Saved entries
============

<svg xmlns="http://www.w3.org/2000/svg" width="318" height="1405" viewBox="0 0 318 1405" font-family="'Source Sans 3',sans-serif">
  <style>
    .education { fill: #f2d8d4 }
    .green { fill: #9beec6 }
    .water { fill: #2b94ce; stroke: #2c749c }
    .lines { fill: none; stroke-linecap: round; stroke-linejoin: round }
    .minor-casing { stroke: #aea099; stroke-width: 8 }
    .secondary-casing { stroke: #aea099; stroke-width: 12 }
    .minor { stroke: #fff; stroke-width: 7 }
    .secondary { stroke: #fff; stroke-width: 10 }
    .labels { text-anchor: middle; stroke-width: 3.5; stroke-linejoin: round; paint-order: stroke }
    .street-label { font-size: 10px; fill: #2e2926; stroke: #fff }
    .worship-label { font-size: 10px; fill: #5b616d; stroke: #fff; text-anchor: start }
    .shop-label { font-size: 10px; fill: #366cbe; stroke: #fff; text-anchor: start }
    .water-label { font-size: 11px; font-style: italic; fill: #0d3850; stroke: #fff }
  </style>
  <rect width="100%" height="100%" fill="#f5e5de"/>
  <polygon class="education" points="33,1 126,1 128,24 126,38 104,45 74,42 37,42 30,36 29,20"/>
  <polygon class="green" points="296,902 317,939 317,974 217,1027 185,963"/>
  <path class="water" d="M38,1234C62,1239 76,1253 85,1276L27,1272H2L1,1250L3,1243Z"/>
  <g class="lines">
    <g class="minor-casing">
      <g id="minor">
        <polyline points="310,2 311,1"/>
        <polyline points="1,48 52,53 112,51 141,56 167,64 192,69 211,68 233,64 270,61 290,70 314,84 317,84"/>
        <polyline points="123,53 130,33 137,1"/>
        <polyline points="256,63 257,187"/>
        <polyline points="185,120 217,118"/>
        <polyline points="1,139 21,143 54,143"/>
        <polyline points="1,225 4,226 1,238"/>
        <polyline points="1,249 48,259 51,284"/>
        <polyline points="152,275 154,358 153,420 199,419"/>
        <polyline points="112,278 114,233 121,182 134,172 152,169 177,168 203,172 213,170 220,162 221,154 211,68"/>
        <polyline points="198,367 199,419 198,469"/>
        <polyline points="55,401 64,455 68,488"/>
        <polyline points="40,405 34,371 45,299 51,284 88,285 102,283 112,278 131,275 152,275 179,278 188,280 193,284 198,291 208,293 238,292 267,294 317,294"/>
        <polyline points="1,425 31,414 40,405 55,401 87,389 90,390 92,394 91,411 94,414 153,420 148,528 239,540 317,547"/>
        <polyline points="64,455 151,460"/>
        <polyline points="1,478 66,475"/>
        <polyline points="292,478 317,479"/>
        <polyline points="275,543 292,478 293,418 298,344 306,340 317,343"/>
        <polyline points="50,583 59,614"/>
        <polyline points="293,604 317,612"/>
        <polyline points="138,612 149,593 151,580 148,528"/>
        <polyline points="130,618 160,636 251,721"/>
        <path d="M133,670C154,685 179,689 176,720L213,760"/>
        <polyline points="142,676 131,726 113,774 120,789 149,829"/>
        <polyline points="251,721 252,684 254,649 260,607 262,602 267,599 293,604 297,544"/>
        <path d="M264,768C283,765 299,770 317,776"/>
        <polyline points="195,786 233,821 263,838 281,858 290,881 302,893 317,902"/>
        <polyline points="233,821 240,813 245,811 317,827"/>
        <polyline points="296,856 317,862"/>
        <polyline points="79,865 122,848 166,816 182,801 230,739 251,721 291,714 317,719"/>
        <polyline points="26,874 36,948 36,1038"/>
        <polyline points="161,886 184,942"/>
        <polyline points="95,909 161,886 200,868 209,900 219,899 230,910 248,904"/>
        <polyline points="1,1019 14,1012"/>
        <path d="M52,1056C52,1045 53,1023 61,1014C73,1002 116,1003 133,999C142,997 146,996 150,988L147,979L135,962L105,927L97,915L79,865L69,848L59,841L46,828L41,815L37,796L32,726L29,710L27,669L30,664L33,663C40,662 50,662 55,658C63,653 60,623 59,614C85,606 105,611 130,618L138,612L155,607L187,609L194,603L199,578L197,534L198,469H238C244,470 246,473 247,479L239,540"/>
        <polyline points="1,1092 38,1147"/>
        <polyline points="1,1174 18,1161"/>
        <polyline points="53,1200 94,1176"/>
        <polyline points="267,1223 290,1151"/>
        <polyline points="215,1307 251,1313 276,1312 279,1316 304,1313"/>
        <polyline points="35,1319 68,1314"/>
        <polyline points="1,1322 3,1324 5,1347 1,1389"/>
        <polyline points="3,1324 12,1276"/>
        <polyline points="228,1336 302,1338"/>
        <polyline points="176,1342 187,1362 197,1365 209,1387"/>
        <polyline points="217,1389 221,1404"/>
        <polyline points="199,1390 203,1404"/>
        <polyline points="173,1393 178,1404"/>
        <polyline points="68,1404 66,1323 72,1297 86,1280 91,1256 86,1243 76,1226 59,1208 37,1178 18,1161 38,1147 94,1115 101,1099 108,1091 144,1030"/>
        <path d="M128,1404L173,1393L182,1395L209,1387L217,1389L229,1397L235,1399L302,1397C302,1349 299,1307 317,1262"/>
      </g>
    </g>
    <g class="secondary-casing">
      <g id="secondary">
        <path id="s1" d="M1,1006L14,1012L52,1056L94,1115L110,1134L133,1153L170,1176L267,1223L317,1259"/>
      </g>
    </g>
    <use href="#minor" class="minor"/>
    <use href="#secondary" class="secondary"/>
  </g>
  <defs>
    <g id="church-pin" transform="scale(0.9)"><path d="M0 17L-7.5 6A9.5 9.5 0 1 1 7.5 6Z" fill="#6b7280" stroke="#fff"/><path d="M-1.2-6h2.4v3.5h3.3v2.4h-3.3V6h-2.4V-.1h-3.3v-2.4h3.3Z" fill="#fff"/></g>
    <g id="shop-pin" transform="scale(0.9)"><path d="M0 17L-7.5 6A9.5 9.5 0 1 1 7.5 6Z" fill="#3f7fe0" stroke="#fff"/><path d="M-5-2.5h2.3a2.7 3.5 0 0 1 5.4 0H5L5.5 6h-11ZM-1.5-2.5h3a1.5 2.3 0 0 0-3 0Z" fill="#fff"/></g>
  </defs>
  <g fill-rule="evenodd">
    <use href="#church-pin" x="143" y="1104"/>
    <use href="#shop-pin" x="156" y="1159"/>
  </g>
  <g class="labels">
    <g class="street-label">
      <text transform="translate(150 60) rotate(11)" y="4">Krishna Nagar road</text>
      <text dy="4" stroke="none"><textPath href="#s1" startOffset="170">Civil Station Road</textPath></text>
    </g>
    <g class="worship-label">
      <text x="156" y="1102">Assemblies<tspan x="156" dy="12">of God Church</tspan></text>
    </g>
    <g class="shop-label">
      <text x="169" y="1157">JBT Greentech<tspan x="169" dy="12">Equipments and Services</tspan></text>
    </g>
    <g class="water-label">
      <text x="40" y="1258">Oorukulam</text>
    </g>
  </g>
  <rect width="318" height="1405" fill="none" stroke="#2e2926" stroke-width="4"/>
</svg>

============

WHAT YOU NEED TO DO:
The required answer is each line of the entries containing the string "lines".

RESPONSE:
    .lines { fill: none; stroke-linecap: round; stroke-linejoin: round }
  <g class="lines">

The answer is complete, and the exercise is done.